There were also sessions that gave the floor to young people who had the opportunity for their voices to be heard on the international stage.

“Today, we need to talk about you, and to listen to you and the millions of young people that are behind you, who are hopefully watching this, and watching also their future,” Türk said during the Youth Dialogue session. “Your generations will carry forward the torch of freedom from fear and from want – and the colossal task of determining the future of humanity and our planet.”

Youth was also key focus during the session, You have the floor, where young human rights defenders engaged in a panel discussion and the HR75 Youth Advisory Group, a group of 12 young activists from all over the world, unveiled their Youth Declaration

“Our declaration draws strength from the collective wisdom of young voices worldwide.

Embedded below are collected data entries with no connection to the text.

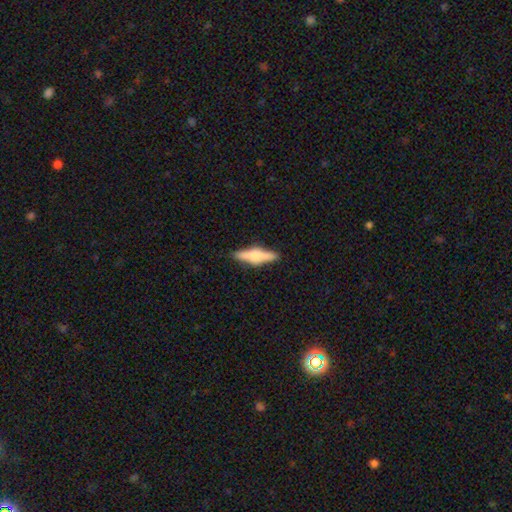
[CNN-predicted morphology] Overall: smooth (51%; featured or disk 43%). How rounded: cigar-shaped (71%). Merging: none (87%).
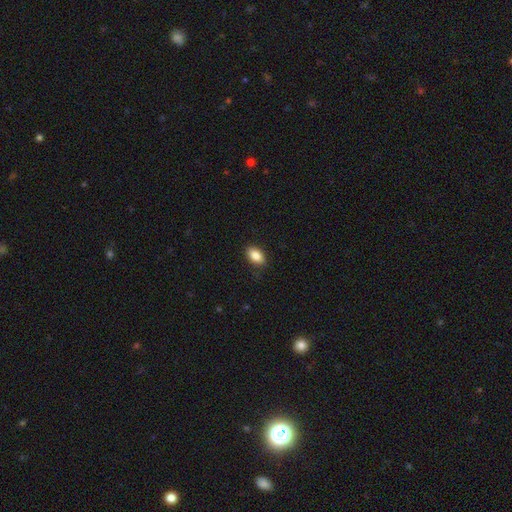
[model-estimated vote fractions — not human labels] The model was most divided on "merging": none: 86%, minor disturbance: 11%, major disturbance: 2%, merger: 1%. More confident: how rounded — in between (91%); smooth or featured — smooth (86%).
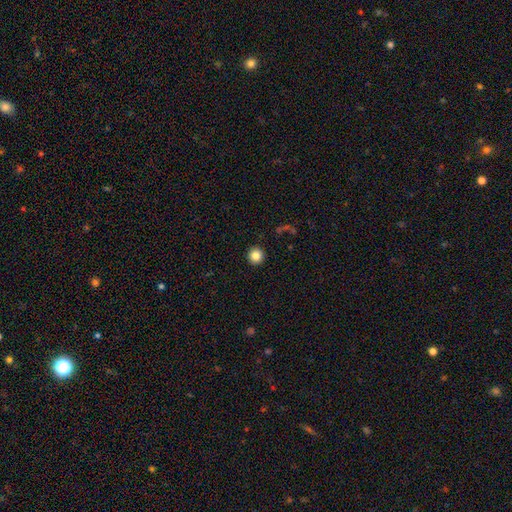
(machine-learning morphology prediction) This appears to be a smooth galaxy with no disk features (85%) that is round (95%). Merging: none (93%).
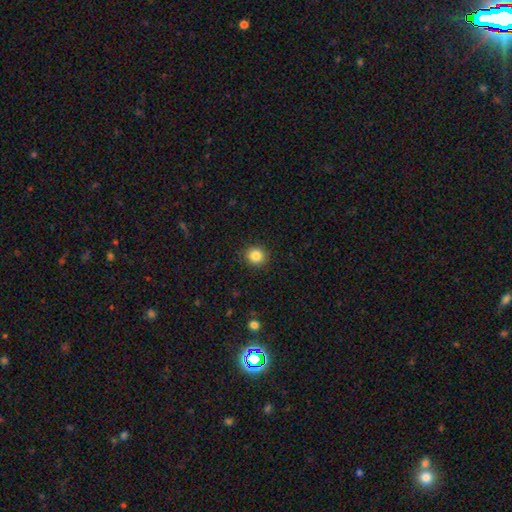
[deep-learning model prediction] smooth 85%, star or artifact 10%, featured or disk 5%. Down the decision tree: how rounded — round (90%); merging — none (91%).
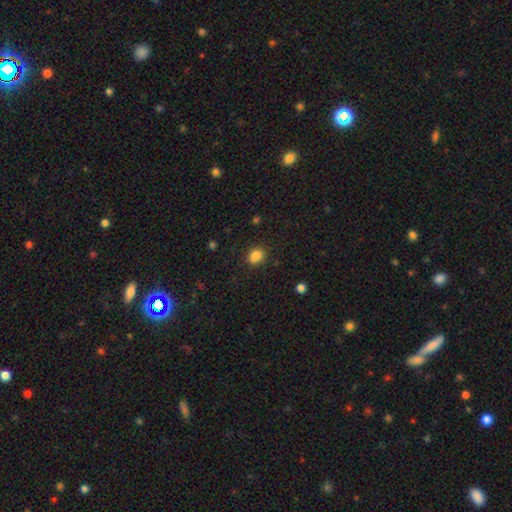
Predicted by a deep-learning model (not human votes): This appears to be a smooth galaxy with no disk features (85%) that is in between round and cigar-shaped (56%). Merging: none (83%).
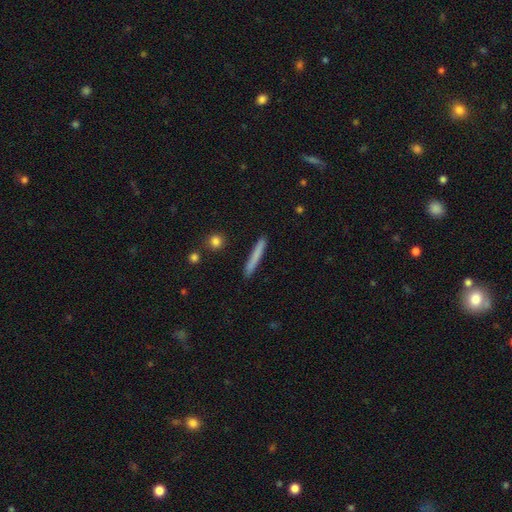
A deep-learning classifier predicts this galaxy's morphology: type=smooth (76%); roundness=cigar-shaped (96%); merging=none (90%).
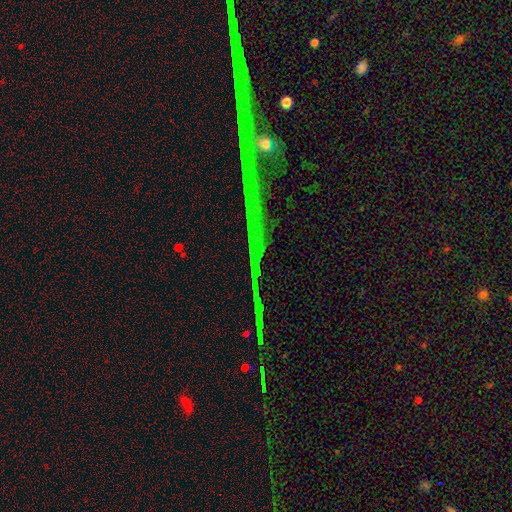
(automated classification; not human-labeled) star or artifact 77%, featured or disk 13%, smooth 11%.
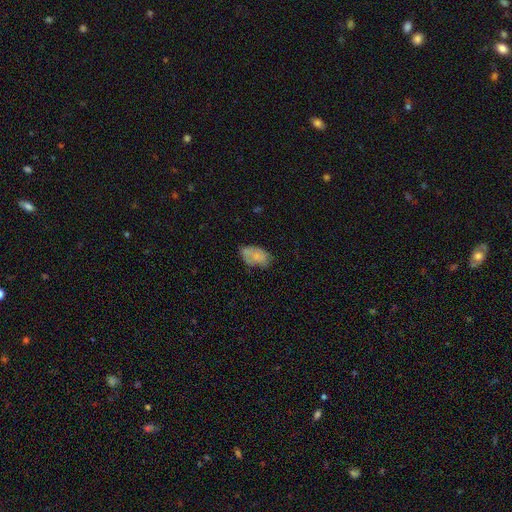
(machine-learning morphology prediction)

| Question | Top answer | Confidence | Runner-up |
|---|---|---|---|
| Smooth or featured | smooth | 67% | featured or disk (25%) |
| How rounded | in between | 90% | round (8%) |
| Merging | none | 52% | minor disturbance (32%) |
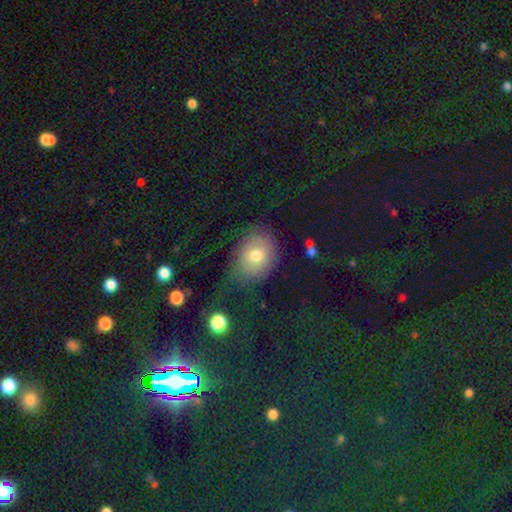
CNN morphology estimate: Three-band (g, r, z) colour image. It shows a smooth galaxy with no disk features (69%) that is in between round and cigar-shaped (61%). Merging: none (62%).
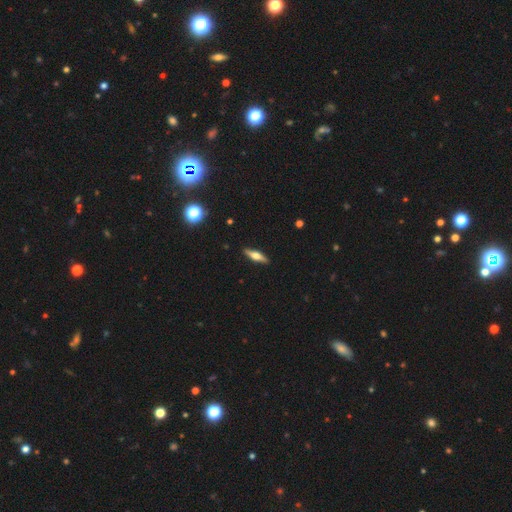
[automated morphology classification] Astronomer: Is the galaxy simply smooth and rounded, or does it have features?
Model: featured or disk — 57% (runner-up: smooth, 36%).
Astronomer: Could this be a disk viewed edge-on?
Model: yes — 94%.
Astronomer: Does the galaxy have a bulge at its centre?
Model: rounded — 92%.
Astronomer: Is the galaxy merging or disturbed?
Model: none — 90%.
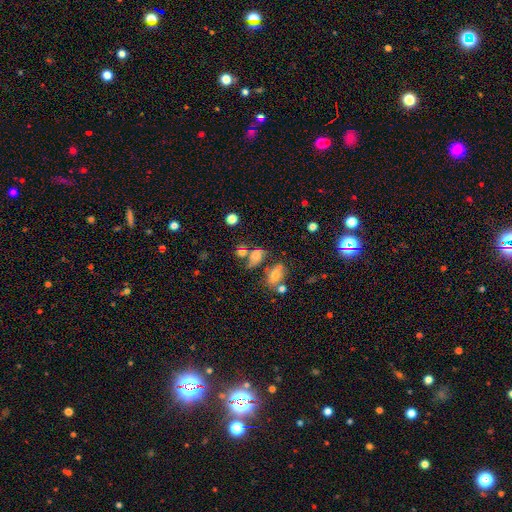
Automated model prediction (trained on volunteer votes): Overall: smooth (58%; featured or disk 24%). How rounded: in between (63%; round 34%). Merging: merger (35%; none 32%).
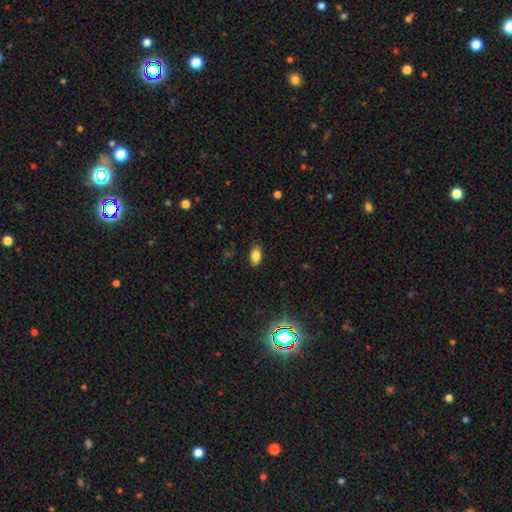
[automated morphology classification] Smooth or featured: smooth — 81% (star or artifact — 11%)
How rounded: in between — 91% (round — 6%)
Merging: none — 86% (minor disturbance — 10%)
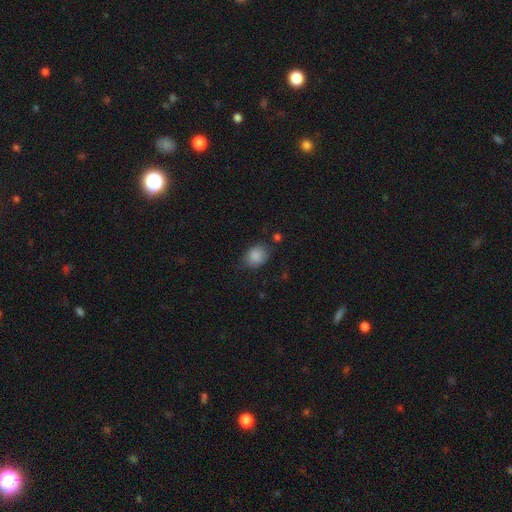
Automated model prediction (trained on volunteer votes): smooth 87%, star or artifact 8%, featured or disk 4%. Down the decision tree: how rounded — in between (56%); merging — none (72%).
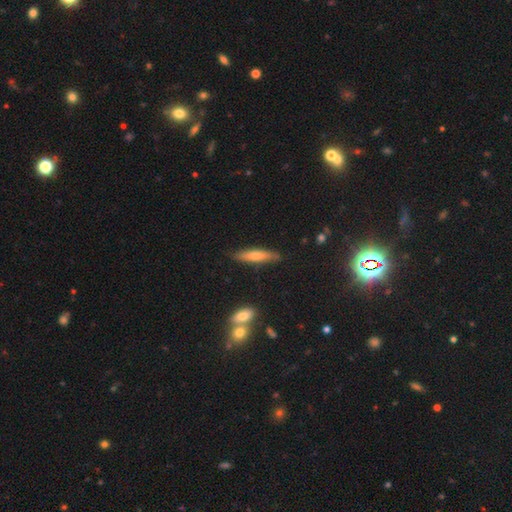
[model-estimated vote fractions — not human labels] Smooth or featured: smooth — 68% (featured or disk — 26%)
How rounded: cigar-shaped — 81% (in between — 17%)
Merging: none — 84% (minor disturbance — 12%)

From the streets to the digital realm, we've harnessed the energy of the youth, pouring it into a vessel of hope, resilience, and determination,” said Allyson Denisse Castillo, Chilean LGBTQI+ activist and Youth Advisory Group member.

At the opening of the panel, Eleanor Kennedy, Senior Advisor for the Open Society Foundations, (OSF) presented the key findings from the Open Society Barometer report, a survey launched in September 2023, that illustrates the attitudes, concerns, and hopes of 36,000 people across 30 countries — making it one of the largest reports of global public opinion on human rights and democracy every created. According to the report, 70 percent of people surveyed emphasized the essential role human rights still play in people’s lives.

“This has been a truly remarkable event, profoundly useful to the cause of human rights,” Türk said. “It has been a demonstration of commitment by people from every walk of life, from all kinds of societies to the cause of human rights.”